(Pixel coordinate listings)
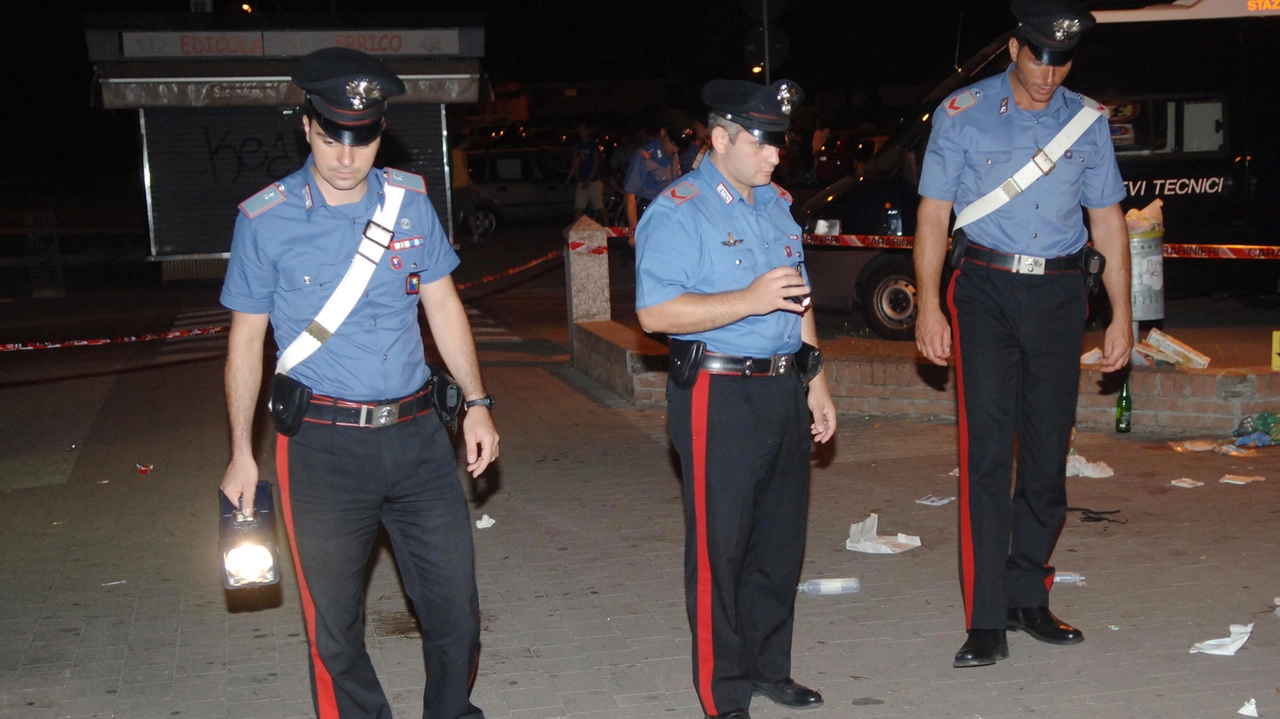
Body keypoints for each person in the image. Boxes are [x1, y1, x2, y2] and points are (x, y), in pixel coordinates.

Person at [219, 47, 499, 719]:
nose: (348, 155)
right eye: (333, 137)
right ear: (308, 127)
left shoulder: (410, 204)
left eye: (363, 137)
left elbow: (443, 306)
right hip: (320, 446)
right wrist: (240, 449)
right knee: (335, 625)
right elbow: (244, 343)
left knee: (455, 608)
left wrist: (479, 404)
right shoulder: (266, 219)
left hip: (417, 438)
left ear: (379, 131)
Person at [912, 0, 1131, 669]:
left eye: (1061, 60)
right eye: (1039, 56)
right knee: (986, 457)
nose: (1048, 73)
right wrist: (927, 304)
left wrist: (1123, 314)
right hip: (983, 289)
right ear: (1014, 49)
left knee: (1045, 455)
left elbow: (1109, 223)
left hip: (1061, 294)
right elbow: (933, 215)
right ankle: (985, 619)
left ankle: (1027, 593)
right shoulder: (960, 115)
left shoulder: (1087, 122)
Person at [635, 78, 836, 719]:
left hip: (781, 385)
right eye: (762, 144)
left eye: (780, 145)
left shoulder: (775, 204)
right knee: (720, 548)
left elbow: (795, 293)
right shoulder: (679, 208)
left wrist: (816, 379)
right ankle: (723, 695)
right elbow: (654, 312)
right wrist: (747, 300)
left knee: (778, 544)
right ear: (720, 139)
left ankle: (768, 669)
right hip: (716, 393)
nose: (775, 157)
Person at [623, 112, 695, 229]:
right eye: (673, 142)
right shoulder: (644, 158)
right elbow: (630, 194)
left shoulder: (674, 155)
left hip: (671, 217)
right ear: (663, 133)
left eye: (680, 145)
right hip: (650, 219)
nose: (676, 148)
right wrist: (635, 231)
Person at [568, 123, 604, 221]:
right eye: (579, 131)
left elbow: (596, 163)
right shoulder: (579, 146)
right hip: (582, 180)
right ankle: (575, 231)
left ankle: (608, 227)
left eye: (582, 130)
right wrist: (571, 175)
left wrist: (589, 179)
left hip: (593, 181)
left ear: (587, 131)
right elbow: (576, 162)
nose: (581, 133)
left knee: (599, 206)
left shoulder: (592, 144)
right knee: (579, 206)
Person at [451, 132, 480, 240]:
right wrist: (473, 187)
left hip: (457, 187)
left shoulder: (454, 154)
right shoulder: (459, 154)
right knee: (469, 212)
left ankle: (456, 236)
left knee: (458, 213)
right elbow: (464, 173)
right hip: (460, 187)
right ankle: (474, 235)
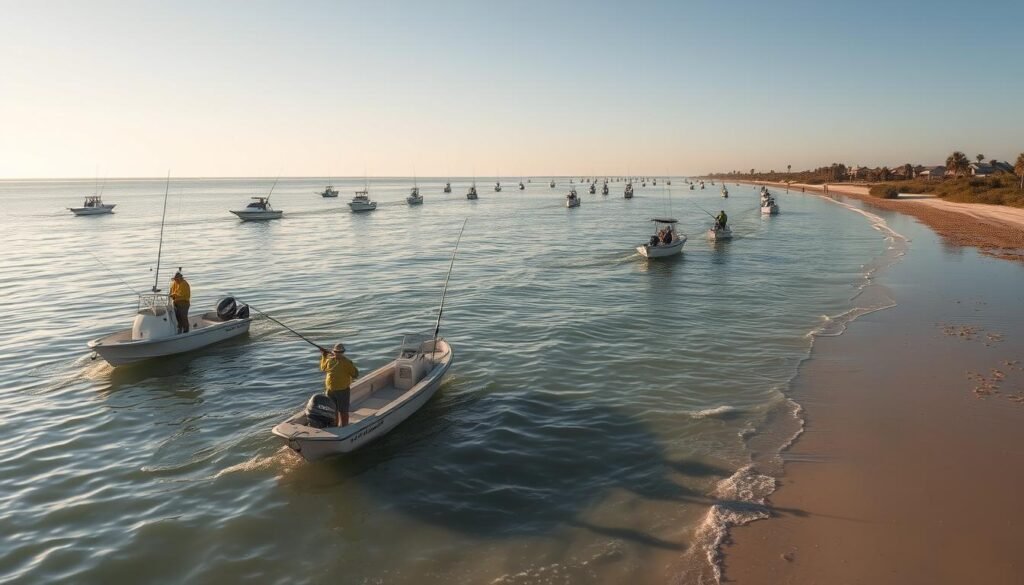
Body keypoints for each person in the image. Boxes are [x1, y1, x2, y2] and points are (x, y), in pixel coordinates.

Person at [320, 343, 359, 427]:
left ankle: (344, 426)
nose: (338, 353)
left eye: (340, 352)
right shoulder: (330, 360)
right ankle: (335, 426)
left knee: (343, 411)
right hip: (330, 390)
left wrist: (351, 365)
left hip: (342, 390)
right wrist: (324, 355)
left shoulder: (347, 362)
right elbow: (323, 368)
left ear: (343, 352)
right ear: (334, 352)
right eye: (336, 352)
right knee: (333, 410)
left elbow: (355, 374)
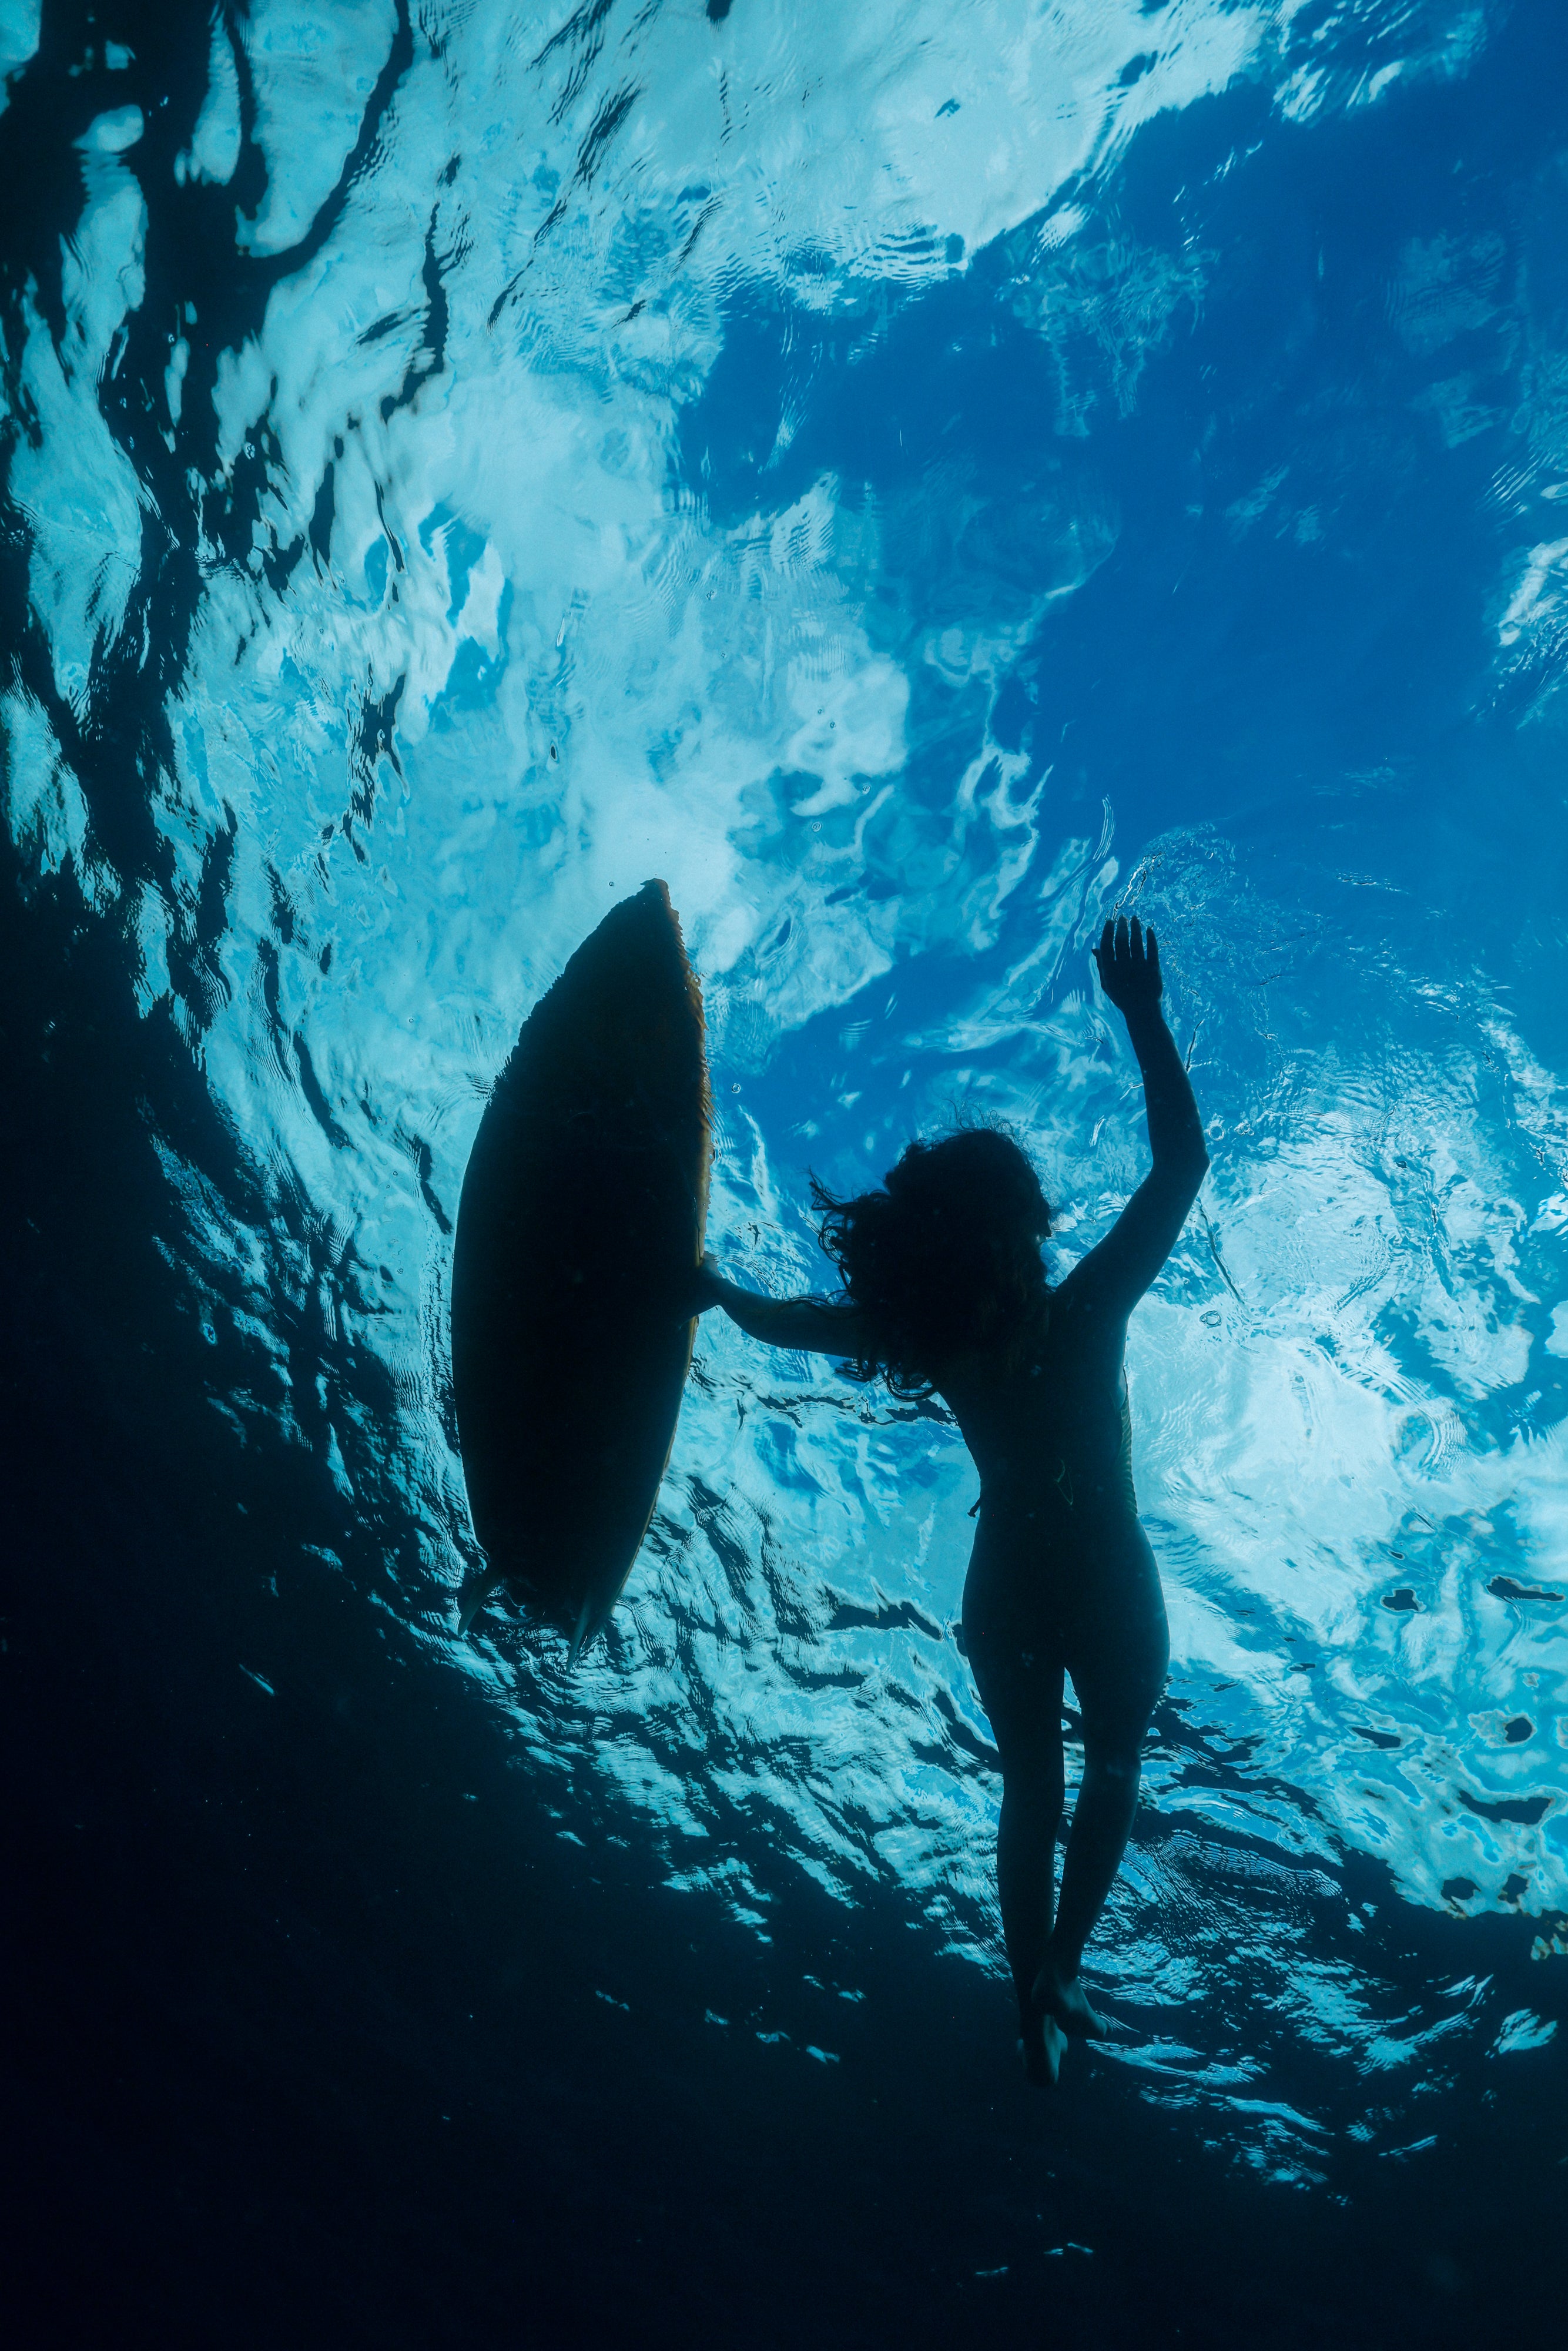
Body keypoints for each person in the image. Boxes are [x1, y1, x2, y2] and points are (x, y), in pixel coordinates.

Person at [691, 915, 1208, 2084]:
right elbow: (800, 1322)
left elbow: (1180, 1168)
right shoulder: (1028, 1322)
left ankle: (1050, 1974)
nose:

◆ **Exercise directions**: All lines above from the line with "right ankle: (985, 619)" through the line with "right elbow: (630, 194)", both included, are to be set down exactly, with nothing else.

◆ **Response to the exercise**:
right ankle: (985, 619)
left ankle: (1027, 593)
right shoulder: (960, 115)
left shoulder: (1087, 122)
Person at [635, 78, 836, 719]:
left hip: (781, 385)
right eye: (762, 144)
left eye: (780, 145)
left shoulder: (775, 204)
right knee: (720, 548)
left elbow: (795, 293)
right shoulder: (679, 208)
left wrist: (816, 379)
right ankle: (723, 695)
right elbow: (654, 312)
right wrist: (747, 300)
left knee: (778, 544)
right ear: (720, 139)
left ankle: (768, 669)
right hip: (716, 393)
nose: (775, 157)
Person at [623, 112, 695, 229]:
right eye: (673, 142)
right shoulder: (644, 158)
right elbow: (630, 194)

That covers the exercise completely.